The fact that donors usually choose the minimum contribution for membership or award categories, and only infrequently give anonymously, suggests that altruism is not the sole motivation.
And are the motives and marketing of charities any different than those of Ford, Anheuser-Busch, or a cell-phone provider? Like any firm they use resources to produce goods and services that appeal to their customers. In fact, learning some economic principles and business strategies would make non-profit organizations more effective.

The 16th amendment, ratified in 1913, gave Congress the right to levy taxes on income. Four years later, Congress allowed taxpayers (who itemize) to exclude charitable contributions from their taxes.

Though the tax code and other mechanisms are rife with subventions for activities or behaviors we may want to encourage, including supporting sports teams, luring corporate headquarters, or home ownership, should charity for the wealthy be one of them? (Three biggest “tax charity” recipients are mortgage interest payers, those who receive non-taxable employer-provided health benefits, and donors to generously-defined charities.)
To wit:  For someone in a 30 percent tax bracket, that $1,000 United Way contribution only costs $700; $300 would have gone to the government otherwise. But a family in the bottom 40 percent of the income distribution that donates $1,000 to a church gets approximately $0 because it is unlikely to be paying any personal income tax at all, or at a far lower rate, so that gift may cost close to the full
The U.S. has the most generous tax incentives and also the most charitable giving. Coincidence?

Down the Road
The political left and right have proposed various tax-code revisions—capping the amount one could deduct from an itemized list, or broadening the tax base and lowering tax rates.

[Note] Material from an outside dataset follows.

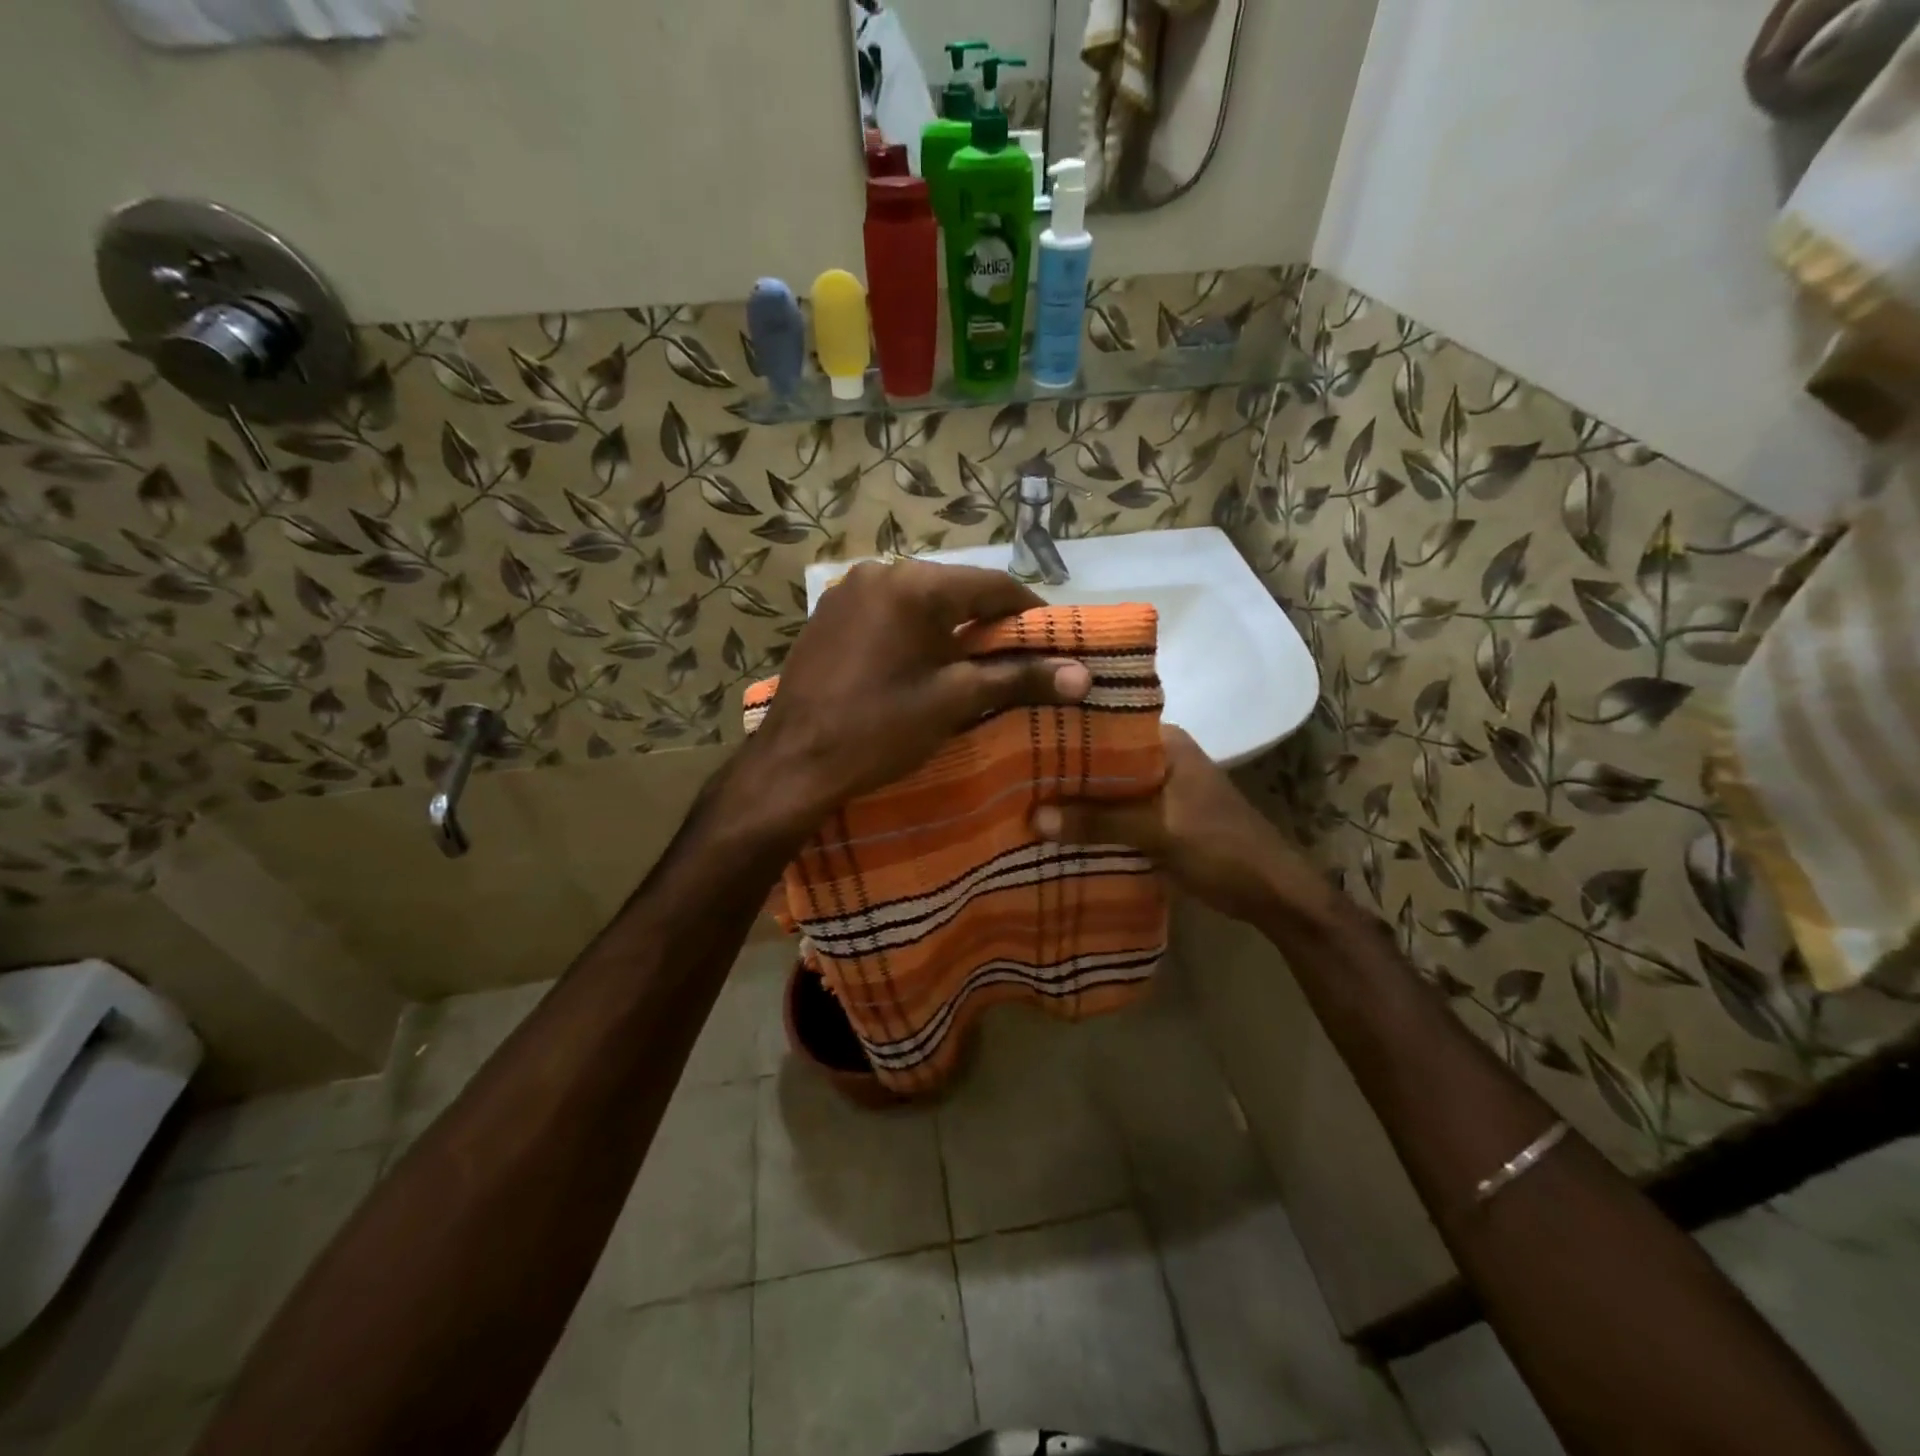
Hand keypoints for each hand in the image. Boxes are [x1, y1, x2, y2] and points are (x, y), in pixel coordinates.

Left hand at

Both would effectively reduce the benefits of giving, especially at the top of the income ladder.
Perhaps one might want to tailor allowable deductions to match societal priorities—poverty v. education v. the environment v. abandoned animals v. disaster relief v. that second home v. political parties—thus redefining what constitutes charity and then prioritizing it. Doing them all is simply not an option: the “1%ers” don’t have that much money to confiscate!